第3話:決別の始まり
「とりあえず、婚約者と相談させてください」
サファイアの言葉に、獣人の男は眉間に皺を寄せる。
あまりに意固地なサファイアの態度に、ある一つの可能性にたどり着いたからだ。
「お前の婚約者は獣人なのか?」
そう。人間と獣人が婚約する場合もあるのだ。
その場合、ちょっとした揉め事に発展する事もある。
しかしサファイアは首を横に振る。
「獣人ではありません」
それを聞き、獣人の男は最低の選択をした。
サファイアを拉致監禁する事にしたのだ。
嫌がるサファイアを羽交い締めにし、自分の従者にも手伝わせて、無理矢理近くに停めてあった馬車へと連れ込んだ。

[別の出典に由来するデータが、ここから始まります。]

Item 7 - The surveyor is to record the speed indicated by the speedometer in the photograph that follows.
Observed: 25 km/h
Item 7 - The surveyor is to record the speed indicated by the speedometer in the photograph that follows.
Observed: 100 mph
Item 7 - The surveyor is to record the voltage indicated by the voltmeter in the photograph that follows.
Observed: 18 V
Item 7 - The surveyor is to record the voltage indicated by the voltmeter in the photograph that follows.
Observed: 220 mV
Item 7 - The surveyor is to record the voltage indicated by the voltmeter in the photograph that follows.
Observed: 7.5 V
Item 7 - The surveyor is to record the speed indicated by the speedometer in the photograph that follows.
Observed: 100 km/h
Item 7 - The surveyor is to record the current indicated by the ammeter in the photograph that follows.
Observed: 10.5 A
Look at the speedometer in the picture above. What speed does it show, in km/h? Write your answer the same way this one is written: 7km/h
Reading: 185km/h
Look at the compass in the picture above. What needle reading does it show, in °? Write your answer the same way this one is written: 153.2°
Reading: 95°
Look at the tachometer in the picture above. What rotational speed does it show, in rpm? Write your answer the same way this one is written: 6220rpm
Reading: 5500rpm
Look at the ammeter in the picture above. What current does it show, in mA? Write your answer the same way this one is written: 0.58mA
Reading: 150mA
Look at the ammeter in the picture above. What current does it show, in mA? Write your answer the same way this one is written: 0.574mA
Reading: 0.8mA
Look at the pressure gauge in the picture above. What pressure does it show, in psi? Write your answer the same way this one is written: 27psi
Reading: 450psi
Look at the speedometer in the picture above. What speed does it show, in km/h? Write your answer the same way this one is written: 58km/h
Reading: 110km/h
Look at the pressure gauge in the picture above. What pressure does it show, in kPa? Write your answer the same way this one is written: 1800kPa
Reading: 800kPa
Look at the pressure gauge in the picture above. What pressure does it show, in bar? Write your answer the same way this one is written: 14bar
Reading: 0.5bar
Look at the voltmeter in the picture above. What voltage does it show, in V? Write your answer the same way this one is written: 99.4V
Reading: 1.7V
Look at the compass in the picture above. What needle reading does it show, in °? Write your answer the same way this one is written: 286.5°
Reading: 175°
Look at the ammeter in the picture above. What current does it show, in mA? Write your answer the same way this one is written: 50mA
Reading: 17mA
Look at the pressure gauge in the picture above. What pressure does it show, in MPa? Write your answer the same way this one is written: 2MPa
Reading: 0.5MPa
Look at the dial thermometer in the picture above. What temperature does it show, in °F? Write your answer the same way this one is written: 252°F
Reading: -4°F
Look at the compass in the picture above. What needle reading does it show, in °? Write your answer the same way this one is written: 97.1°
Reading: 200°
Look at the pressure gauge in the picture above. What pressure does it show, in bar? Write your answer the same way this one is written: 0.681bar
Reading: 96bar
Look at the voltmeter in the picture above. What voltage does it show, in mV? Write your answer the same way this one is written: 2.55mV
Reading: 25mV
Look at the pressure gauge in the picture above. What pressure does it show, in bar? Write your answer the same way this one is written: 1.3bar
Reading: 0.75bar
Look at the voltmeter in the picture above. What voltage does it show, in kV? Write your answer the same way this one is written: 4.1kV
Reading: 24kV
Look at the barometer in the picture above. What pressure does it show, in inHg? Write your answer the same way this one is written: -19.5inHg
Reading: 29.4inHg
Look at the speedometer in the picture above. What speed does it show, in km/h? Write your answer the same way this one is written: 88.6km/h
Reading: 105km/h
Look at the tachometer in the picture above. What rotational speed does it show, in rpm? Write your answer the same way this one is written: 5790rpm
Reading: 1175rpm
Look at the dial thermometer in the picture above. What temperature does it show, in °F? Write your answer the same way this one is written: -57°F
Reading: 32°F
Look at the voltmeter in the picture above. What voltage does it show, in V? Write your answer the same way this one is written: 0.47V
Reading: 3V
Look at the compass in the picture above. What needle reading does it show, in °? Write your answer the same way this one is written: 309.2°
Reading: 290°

さすがに見ていた人間が衛兵に通報したが、「番なんだろ?」と一蹴されてしまった。
その後しばらくは街でサファイアの噂がされていたが、そのうち忘れられてしまった。
獣人による人間の誘拐は、表沙汰にならない事も多い。
それだけこの国では獣人の横行が許されていた。
いや、この国に限らず、この大陸にある国の殆どがそうであった。
海を越えた先には別の大陸があると言われていたが、人間には海を越える力も技術も能力も、無かった。
どんなに嫌でも、この大陸で生きていくしかないのだ。
ある日、大陸中にある通達があった。
『獣人から逃れたい人間は、祈るが良い』
意味が解らない手紙が、人間全てに届いたのだ。
焦った王国サイドが調べたが、誰も配達などしていなかった。
朝起きると、人間の枕元に置いてあったという。
「まるで魔法のように」
人間が言うと、獣人は馬鹿にして笑う。
「魔法なんてのは、人間が作り出したお伽噺なんだよ」
力の弱い人間が、獣人に対抗する力として夢見た「魔法」という不思議な力。
風で空を飛んだり、何も無いところから火や水を出したり、土を操ったり、怪我を治したりする魔法。
最初は焦っていた獣人側も、特に何も起きず、次第に手紙の事は忘れていった。
人間とは良い関係が築けていると、獣人側は思っていたからだ。
人間が獣人と離れて暮らしたいはずがない、弱い人間が自分達から離れて生きていけるはずがない。
そんな驕り高ぶった気持ちがあったのは間違いなかった。